In a Harvard Business Review article, Rachel Montañez discusses the question of how to advocate for oneself in the workplace. She advises the audience to start at finding clarity in what you want for yourself in your career. She asks the audience to delve into the following questions:

  1. What are your strengths?

  2. What gives you vitality, and what drains you?

  3. What environment empowers and enables you to do your best work?

As I get older, the answers to these questions have become more and more clear but you don’t have to wait to reach your 50’s to get there.  I encourage you to start asking yourself these questions now and explore ways to integrate the answers to these questions into your lifestyle. 

Furthermore, you can apply these questions to the art of advocating for others as well.
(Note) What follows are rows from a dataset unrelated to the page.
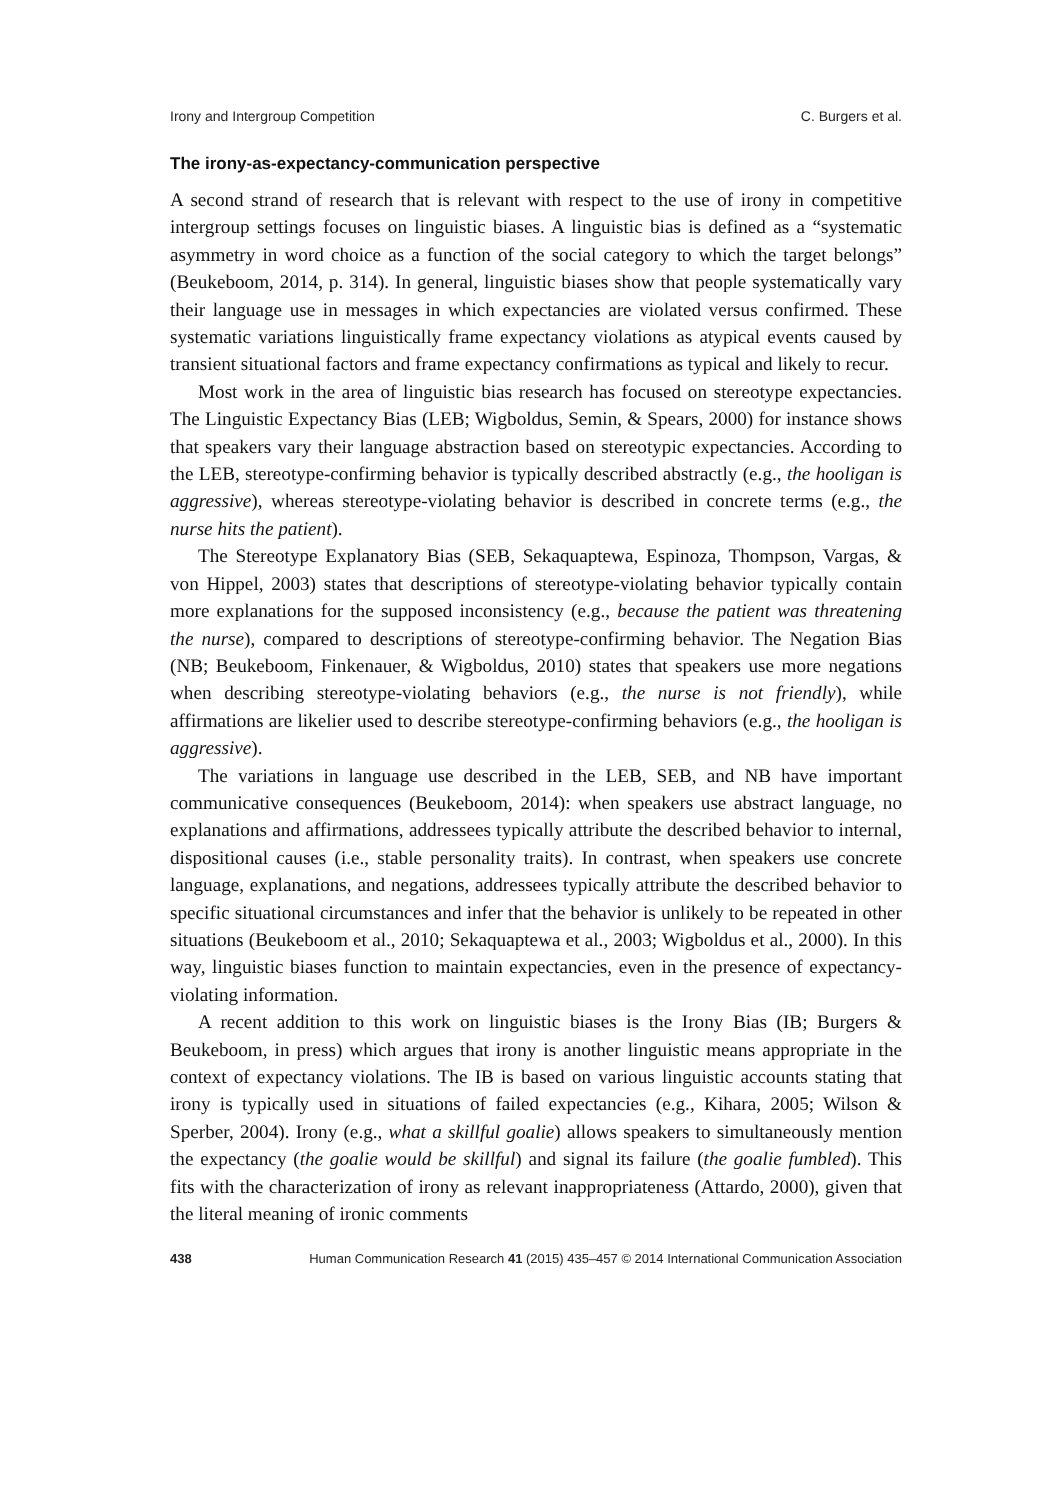Irony and Intergroup Competition C. Burgers et al.
The irony-as-expectancy-communication perspective
A second strand of research that is relevant with respect to the use of irony in competitive intergroup settings focuses on linguistic biases. A linguistic bias is defined as a “systematic asymmetry in word choice as a function of the social category to which the target belongs” (Beukeboom, 2014, p. 314). In general, linguistic biases show that people systematically vary their language use in messages in which expectancies are violated versus confirmed. These systematic variations linguistically frame expectancy violations as atypical events caused by transient situational factors and frame expectancy confirmations as typical and likely to recur.
Most work in the area of linguistic bias research has focused on stereotype expectancies. The Linguistic Expectancy Bias (LEB; Wigboldus, Semin, & Spears, 2000) for instance shows that speakers vary their language abstraction based on stereotypic expectancies. According to the LEB, stereotype-confirming behavior is typically described abstractly (e.g., the hooligan is aggressive), whereas stereotype-violating behavior is described in concrete terms (e.g., the nurse hits the patient).
The Stereotype Explanatory Bias (SEB, Sekaquaptewa, Espinoza, Thompson, Vargas, & von Hippel, 2003) states that descriptions of stereotype-violating behavior typically contain more explanations for the supposed inconsistency (e.g., because the patient was threatening the nurse), compared to descriptions of stereotype-confirming behavior. The Negation Bias (NB; Beukeboom, Finkenauer, & Wigboldus, 2010) states that speakers use more negations when describing stereotype-violating behaviors (e.g., the nurse is not friendly), while affirmations are likelier used to describe stereotype-confirming behaviors (e.g., the hooligan is aggressive).
The variations in language use described in the LEB, SEB, and NB have important communicative consequences (Beukeboom, 2014): when speakers use abstract language, no explanations and affirmations, addressees typically attribute the described behavior to internal, dispositional causes (i.e., stable personality traits). In contrast, when speakers use concrete language, explanations, and negations, addressees typically attribute the described behavior to specific situational circumstances and infer that the behavior is unlikely to be repeated in other situations (Beukeboom et al., 2010; Sekaquaptewa et al., 2003; Wigboldus et al., 2000). In this way, linguistic biases function to maintain expectancies, even in the presence of expectancy-violating information.
A recent addition to this work on linguistic biases is the Irony Bias (IB; Burgers & Beukeboom, in press) which argues that irony is another linguistic means appropriate in the context of expectancy violations. The IB is based on various linguistic accounts stating that irony is typically used in situations of failed expectancies (e.g., Kihara, 2005; Wilson & Sperber, 2004). Irony (e.g., what a skillful goalie) allows speakers to simultaneously mention the expectancy (the goalie would be skillful) and signal its failure (the goalie fumbled). This fits with the characterization of irony as relevant inappropriateness (Attardo, 2000), given that the literal meaning of ironic comments
438 Human Communication Research 41 (2015) 435–457 © 2014 International Communication Association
When you advocate for someone else, consider their strengths, what energizes them, and how they are best enabled. 

Here are some other tips to help you advocate for others:

  1. Do your homework. Read about the person or issue you want to advocate for. Look at the past before you support the future.

  2. Be in a relationship with the person or issue. Ask them the clarifying questions above or get involved in an organization that you care about.

  3. Big or small. Advocacy can be something as grandiose as marching in the street or as simple as writing someone a recommendation letter. It all counts.